_TASK INSTRUCTIONS_. Can you render the data as a JSON list of strings, one string per line and no blank lines, beginning at the line that has "Use Case Presentations</h1>" and stopping after the line that has "Earth time (UTC-12)</p>"?

━━━━━━━━━━━━━━━━

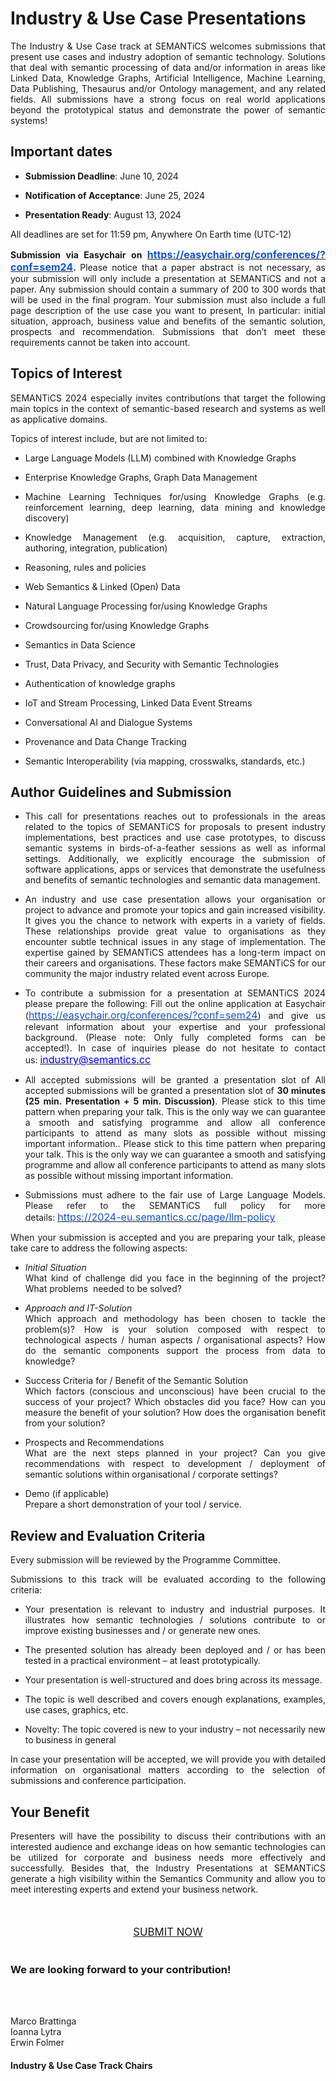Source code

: <h1>Industry &amp; Use Case Presentations</h1>
<p style="text-align: justify !important;">The Industry &amp; Use Case track at SEMANTiCS welcomes submissions that present use cases and industry adoption of semantic technology. Solutions that deal with semantic processing of data and/or information in areas like Linked Data, Knowledge Graphs, Artificial Intelligence, Machine Learning, Data Publishing, Thesaurus and/or Ontology management, and any related fields. All submissions have a strong focus on real world applications beyond the prototypical status and demonstrate the power of semantic systems!</p>
<h2>Important dates</h2>
<ul>
    <li>
        <p style="text-align: justify !important;"><strong>Submission Deadline</strong>: June 10, 2024</p>
    </li>
    <li>
        <p style="text-align: justify !important;"><strong>Notification of Acceptance</strong>: June 25, 2024</p>
    </li>
    <li>
        <p style="text-align: justify !important;"><strong>Presentation Ready</strong>: August 13, 2024</p>
    </li>
</ul>
<p style="text-align: justify !important;">All deadlines are set for 11:59 pm, Anywhere On Earth time (UTC-12)</p>
<p style="text-align: justify !important;"><strong>Submission via Easychair on&nbsp;</strong><a href="https://easychair.org/conferences/?conf=sem24"><strong><u><span style="color:#1155cc;font-size:12pt;">https://easychair.org/conferences/?conf=sem24</u></strong></a><strong>.&nbsp;</strong>Please notice that a paper abstract is not necessary, as your submission will only include a presentation at SEMANTiCS and not a paper. Any submission should contain a summary of 200 to 300 words that will be used in the final program. Your submission must also include a full page description of the use case you want to present, In particular: initial situation, approach, business value and benefits of the semantic solution, prospects and recommendation. Submissions that don&rsquo;t meet these requirements cannot be taken into account.</p>
<h2>Topics of Interest</h2>
<p style="text-align: justify !important;">SEMANTiCS 2024 especially invites contributions that target the following main topics in the context of semantic-based research and systems as well as applicative domains.</p>
<p style="text-align: justify !important;">Topics of interest include, but are not limited to:</p>
<ul>
    <li>
        <p style="text-align: justify !important;">Large Language Models (LLM) combined with Knowledge Graphs</p>
    </li>
    <li>
        <p style="text-align: justify !important;">Enterprise Knowledge Graphs, Graph Data Management</p>
    </li>
    <li>
        <p style="text-align: justify !important;">Machine Learning Techniques for/using Knowledge Graphs (e.g. reinforcement learning, deep learning, data mining and knowledge discovery)</p>
    </li>
    <li>
        <p style="text-align: justify !important;">Knowledge Management (e.g. acquisition, capture, extraction, authoring, integration, publication)</p>
    </li>
    <li>
        <p style="text-align: justify !important;">Reasoning, rules and policies</p>
    </li>
    <li>
        <p style="text-align: justify !important;">Web Semantics &amp; Linked (Open) Data</p>
    </li>
    <li>
        <p style="text-align: justify !important;">Natural Language Processing for/using Knowledge Graphs</p>
    </li>
    <li>
        <p style="text-align: justify !important;">Crowdsourcing for/using Knowledge Graphs</p>
    </li>
    <li>
        <p style="text-align: justify !important;">Semantics in Data Science</p>
    </li>
    <li>
        <p style="text-align: justify !important;">Trust, Data Privacy, and Security with Semantic Technologies</p>
    </li>
    <li>
        <p style="text-align: justify !important;">Authentication of knowledge graphs</p>
    </li>
    <li>
        <p style="text-align: justify !important;">IoT and Stream Processing, Linked Data Event Streams</p>
    </li>
    <li>
        <p style="text-align: justify !important;">Conversational AI and Dialogue Systems</p>
    </li>
    <li>
        <p style="text-align: justify !important;">Provenance and Data Change Tracking</p>
    </li>
    <li>
        <p style="text-align: justify !important;">Semantic Interoperability (via mapping, crosswalks, standards, etc.)</p>
    </li>
</ul>
<h2>Author Guidelines and Submission</h2>
<ul>
    <li>
        <p style="text-align: justify !important;">This call for presentations reaches out to professionals in the areas related to the topics of SEMANTiCS for proposals to present industry implementations, best practices and use case prototypes, to discuss semantic systems in birds-of-a-feather sessions as well as informal settings. Additionally, we explicitly encourage the submission of software applications, apps or services that demonstrate the usefulness and benefits of semantic technologies and semantic data management.</p>
    </li>
    <li>
        <p style="text-align: justify !important;">An industry and use case presentation allows your organisation or project to advance and promote your topics and gain increased visibility. It gives you the chance to network with experts in a variety of fields. These relationships provide great value to organisations as they encounter subtle technical issues in any stage of implementation. The expertise gained by SEMANTiCS attendees has a long-term impact on their careers and organisations. These factors make SEMANTiCS for our community the major industry related event across Europe.</p>
    </li>
    <li>
        <p style="text-align: justify !important;">To contribute a submission for a presentation at SEMANTiCS 2024 please prepare the following: Fill out the online application at Easychair (<a href="https://easychair.org/conferences/?conf=sem24"><u><span style="color:#1155cc;font-size:12pt;">https://easychair.org/conferences/?conf=sem24</u></a>) and give us relevant information about your expertise and your professional background. (Please note: Only fully completed forms can be accepted!). In case of inquiries please do not hesitate to contact us:&nbsp;<a href="mailto:industry@semantics.cc"><u><span style="color:#0000ff;font-size:12pt;">industry@semantics.cc</u></a></p>
    </li>
    <li>
        <p style="text-align: justify !important;">All accepted submissions will be granted a presentation slot of All accepted submissions will be granted a presentation slot of&nbsp;<strong>30 minutes (25 min. Presentation + 5 min. Discussion)</strong>. Please stick to this time pattern when preparing your talk. This is the only way we can guarantee a smooth and satisfying programme and allow all conference participants to attend as many slots as possible without missing important information.. Please stick to this time pattern when preparing your talk. This is the only way we can guarantee a smooth and satisfying programme and allow all conference participants to attend as many slots as possible without missing important information.</p>
    </li>
    <li>
        <p style="text-align: justify !important;">Submissions must adhere to the fair use of Large Language Models. Please refer to the SEMANTiCS full policy for more details:&nbsp;<a href="https://2024-eu.semantics.cc/page/llm-policy"><u><span style="color:#1155cc;font-size:12pt;">https://2024-eu.semantics.cc/page/llm-policy</u></a></p>
    </li>
</ul>
<p style="text-align: justify !important;">When your submission is accepted and you are preparing your talk, please take care to address the following aspects:</p>
<ul>
    <li>
        <p style="text-align: justify !important;"><em>Initial Situation</em><br>What kind of challenge did you face in the beginning of the project? What problems &nbsp;needed to be solved?</p>
    </li>
    <li>
        <p style="text-align: justify !important;"><em>Approach and IT-Solution</em><em><br></em>Which approach and methodology has been chosen to tackle the problem(s)? How is your solution composed with respect to technological aspects / human aspects / organisational aspects? How do the semantic components support the process from data to knowledge?</p>
    </li>
    <li>
        <p style="text-align: justify !important;">Success Criteria for / Benefit of the Semantic Solution<br>Which factors (conscious and unconscious) have been crucial to the success of your project? Which obstacles did you face? How can you measure the benefit of your solution? How does the organisation benefit from your solution?</p>
    </li>   
    <li>
    <p style="text-align: justify !important;">Prospects and Recommendations<br>What are the next steps planned in your project? Can you give recommendations with respect to development / deployment of semantic solutions within organisational / corporate settings?</p></li>
    <li>
        <p style="text-align: justify !important;">Demo (if applicable)<br>Prepare a short demonstration of your tool / service.</p>
    </li>
</ul>
<h2>Review and Evaluation Criteria</h2>
<p style="text-align: justify !important;">Every submission will be reviewed by the Programme Committee.</p>
<p style="text-align: justify !important;">Submissions to this track will be evaluated according to the following criteria:</p>
<ul>
    <li>
        <p style="text-align: justify !important;">Your presentation is relevant to industry and industrial purposes. It illustrates how semantic technologies / solutions contribute to or improve existing businesses and / or generate new ones.</p>
    </li>
    <li>
        <p style="text-align: justify !important;">The presented solution has already been deployed and / or has been tested in a practical environment &ndash; at least prototypically.</p>
    </li>
    <li>
        <p style="text-align: justify !important;">Your presentation is well-structured and does bring across its message.</p>
    </li>
    <li>
        <p style="text-align: justify !important;">The topic is well described and covers enough explanations, examples, use cases, graphics, etc.</p>
    </li>
    <li>
        <p style="text-align: justify !important;">Novelty: The topic covered is new to your industry &ndash; not necessarily new to business in general</p>
    </li>
</ul>
<p style="text-align: justify !important;">In case your presentation will be accepted, we will provide you with detailed information on organisational matters according to the selection of submissions and conference participation.</p>
<h2>Your Benefit</h2>
<p style="text-align: justify !important;">Presenters will have the possibility to discuss their contributions with an interested audience and exchange ideas on how semantic technologies can be utilized for corporate and business needs more effectively and successfully. Besides that, the Industry Presentations at SEMANTiCS generate a high visibility within the Semantics Community and allow you to meet interesting experts and extend your business network.</p>
<div class="row">
    <div class="col mx-auto">
        <div style="text-align: center; margin-top: 50px;"><a href="https://easychair.org/conferences/?conf=sem24" type="button" class="btn btn-primary" style="font-size: 1.2em;">SUBMIT NOW</a></div>
    </div>
</div>
<br>
<h3>We are looking forward to your contribution!</h3>
<br>
<p style="text-align: justify !important;">
    <br>Marco Brattinga<br>Ioanna Lytra<br>Erwin Folmer</p>
<h4>Industry &amp; Use Case Track Chairs</h4>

━━━━━━━━━━━━━━━━

_COMPLETED EXERCISE_.
[
  ": <h1>Industry &amp; Use Case Presentations</h1>",
  "<p style=\"text-align: justify !important;\">The Industry &amp; Use Case track at SEMANTiCS welcomes submissions that present use cases and industry adoption of semantic technology. Solutions that deal with semantic processing of data and/or information in areas like Linked Data, Knowledge Graphs, Artificial Intelligence, Machine Learning, Data Publishing, Thesaurus and/or Ontology management, and any related fields. All submissions have a strong focus on real world applications beyond the prototypical status and demonstrate the power of semantic systems!</p>",
  "<h2>Important dates</h2>",
  "<ul>",
  "    <li>",
  "        <p style=\"text-align: justify !important;\"><strong>Submission Deadline</strong>: June 10, 2024</p>",
  "    </li>",
  "    <li>",
  "        <p style=\"text-align: justify !important;\"><strong>Notification of Acceptance</strong>: June 25, 2024</p>",
  "    </li>",
  "    <li>",
  "        <p style=\"text-align: justify !important;\"><strong>Presentation Ready</strong>: August 13, 2024</p>",
  "    </li>",
  "</ul>",
  "<p style=\"text-align: justify !important;\">All deadlines are set for 11:59 pm, Anywhere On Earth time (UTC-12)</p>"
]